- _Exercise requirements_
Give the records below again exactly, and exclude each picture.

[Start of section]

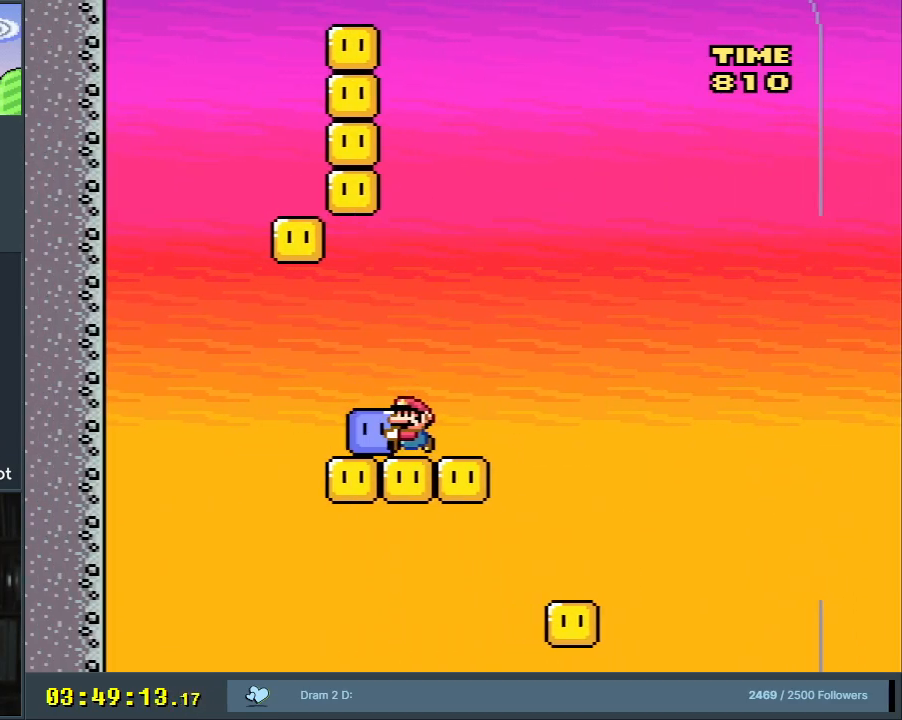
{"buttons": ["B", "Y", "DPAD_RIGHT"], "events": [[150, "B", "down"], [250, "DPAD_LEFT", "up"], [350, "DPAD_RIGHT", "down"]]}
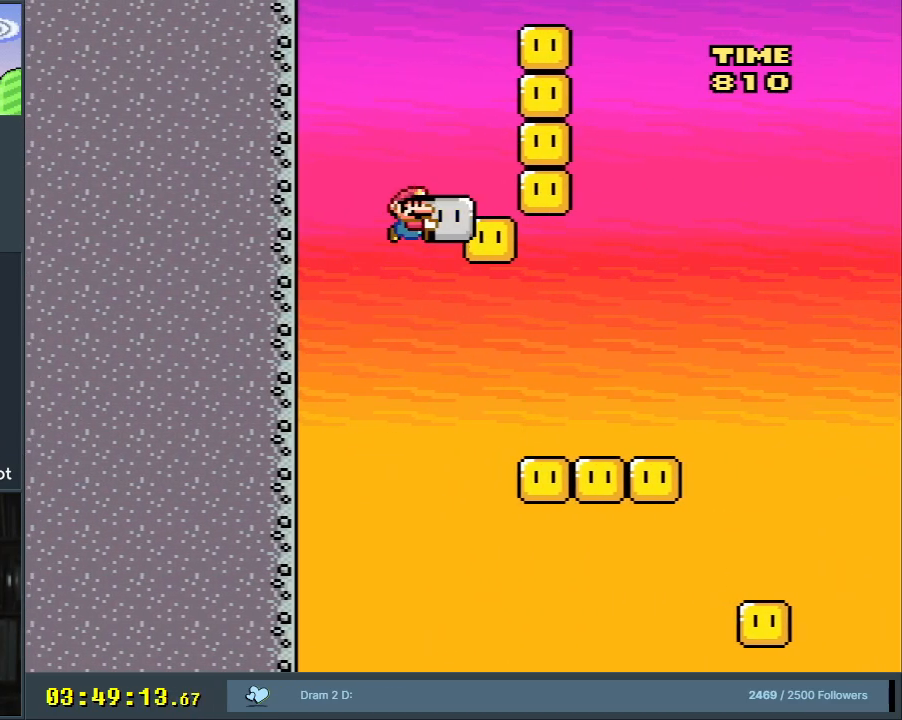
{"buttons": ["B", "Y", "DPAD_RIGHT"], "events": [[167, "B", "up"], [233, "DPAD_LEFT", "down"], [233, "DPAD_RIGHT", "up"], [267, "B", "down"], [333, "DPAD_UP", "down"], [350, "DPAD_LEFT", "up"], [383, "DPAD_RIGHT", "down"], [383, "DPAD_UP", "up"]]}
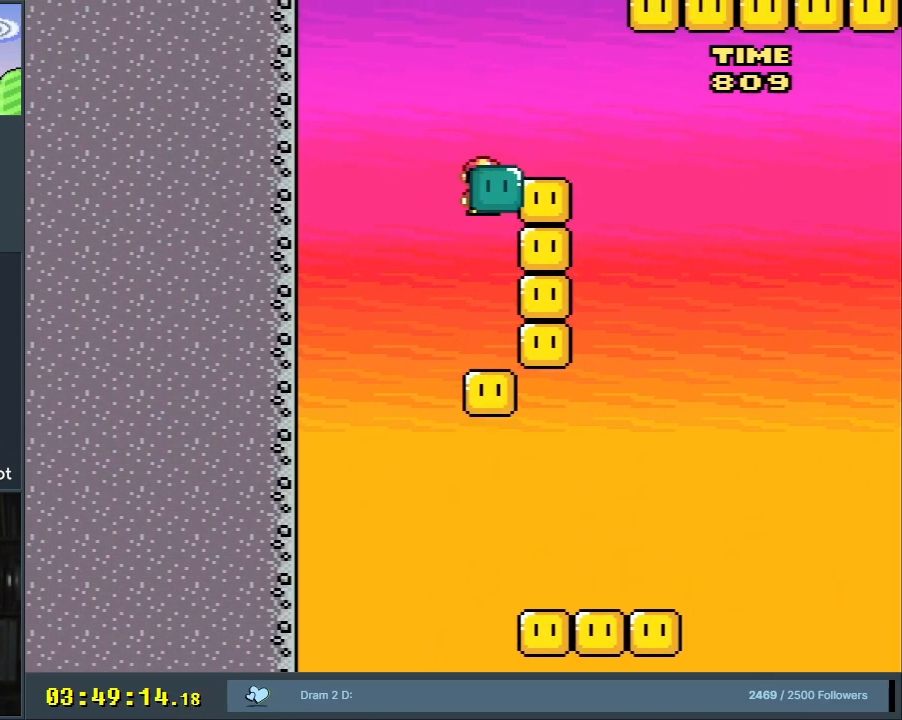
{"buttons": ["B", "Y", "DPAD_RIGHT"], "events": [[83, "DPAD_RIGHT", "up"], [167, "B", "up"], [167, "DPAD_LEFT", "down"], [300, "DPAD_LEFT", "up"], [333, "B", "down"], [333, "DPAD_RIGHT", "down"]]}
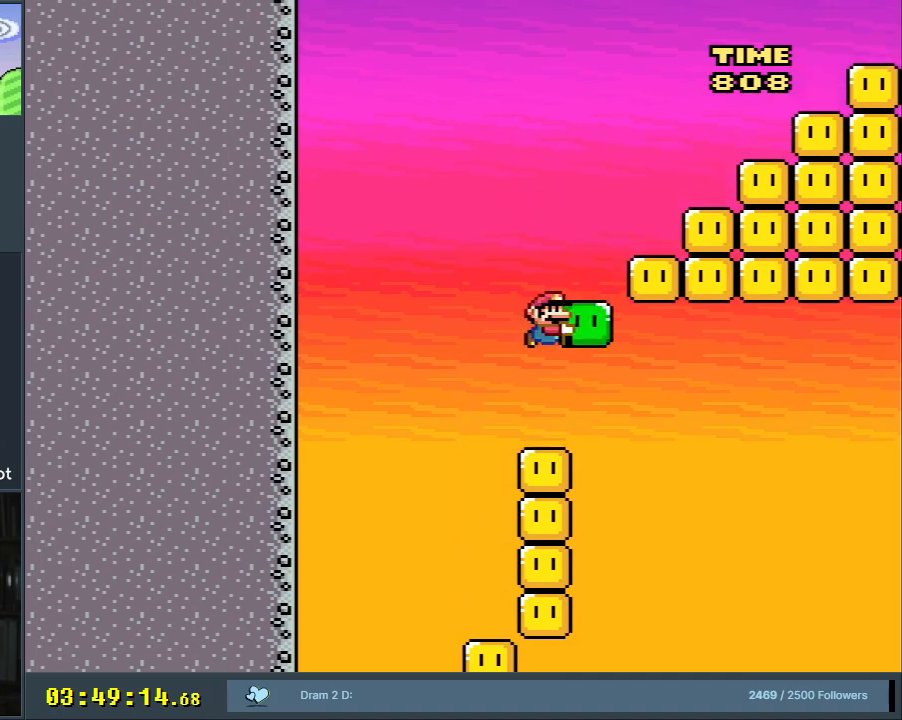
{"buttons": ["B", "Y", "DPAD_RIGHT"], "events": [[167, "DPAD_RIGHT", "up"], [217, "B", "up"], [217, "DPAD_LEFT", "down"], [317, "DPAD_LEFT", "up"], [333, "DPAD_RIGHT", "down"], [367, "B", "down"]]}
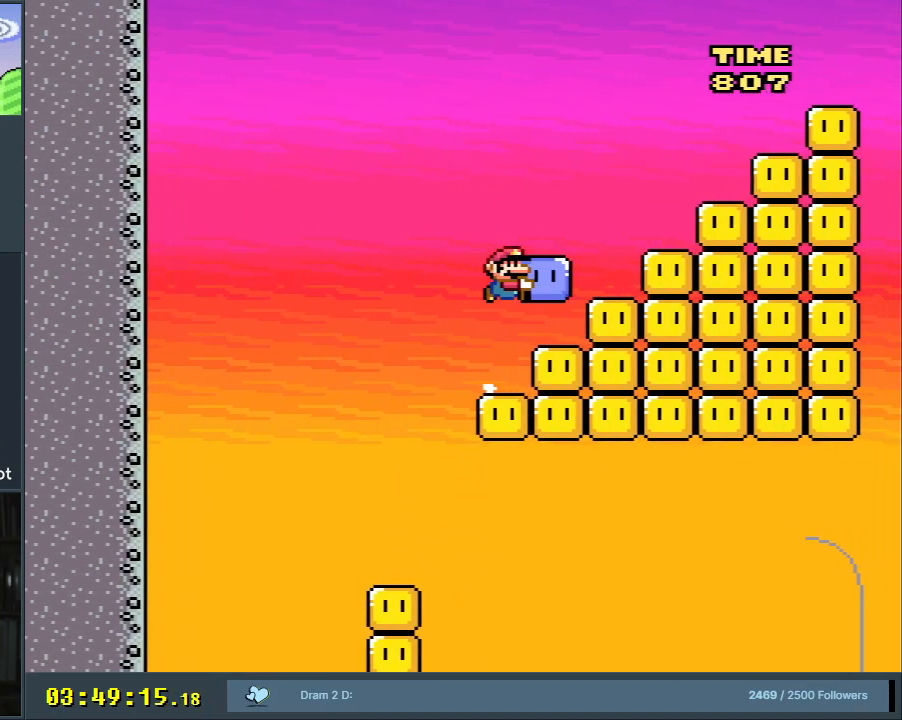
{"buttons": ["B", "Y", "DPAD_RIGHT"], "events": [[217, "DPAD_RIGHT", "up"], [250, "B", "up"], [300, "DPAD_LEFT", "down"], [433, "DPAD_LEFT", "up"], [467, "B", "down"], [467, "DPAD_RIGHT", "down"]]}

[End of section]

- _Expected output_
{"buttons": ["B", "Y", "DPAD_RIGHT"], "events": [[150, "B", "down"], [250, "DPAD_LEFT", "up"], [350, "DPAD_RIGHT", "down"]]}
{"buttons": ["B", "Y", "DPAD_RIGHT"], "events": [[167, "B", "up"], [233, "DPAD_LEFT", "down"], [233, "DPAD_RIGHT", "up"], [267, "B", "down"], [333, "DPAD_UP", "down"], [350, "DPAD_LEFT", "up"], [383, "DPAD_RIGHT", "down"], [383, "DPAD_UP", "up"]]}
{"buttons": ["B", "Y", "DPAD_RIGHT"], "events": [[83, "DPAD_RIGHT", "up"], [167, "B", "up"], [167, "DPAD_LEFT", "down"], [300, "DPAD_LEFT", "up"], [333, "B", "down"], [333, "DPAD_RIGHT", "down"]]}
{"buttons": ["B", "Y", "DPAD_RIGHT"], "events": [[167, "DPAD_RIGHT", "up"], [217, "B", "up"], [217, "DPAD_LEFT", "down"], [317, "DPAD_LEFT", "up"], [333, "DPAD_RIGHT", "down"], [367, "B", "down"]]}
{"buttons": ["B", "Y", "DPAD_RIGHT"], "events": [[217, "DPAD_RIGHT", "up"], [250, "B", "up"], [300, "DPAD_LEFT", "down"], [433, "DPAD_LEFT", "up"], [467, "B", "down"], [467, "DPAD_RIGHT", "down"]]}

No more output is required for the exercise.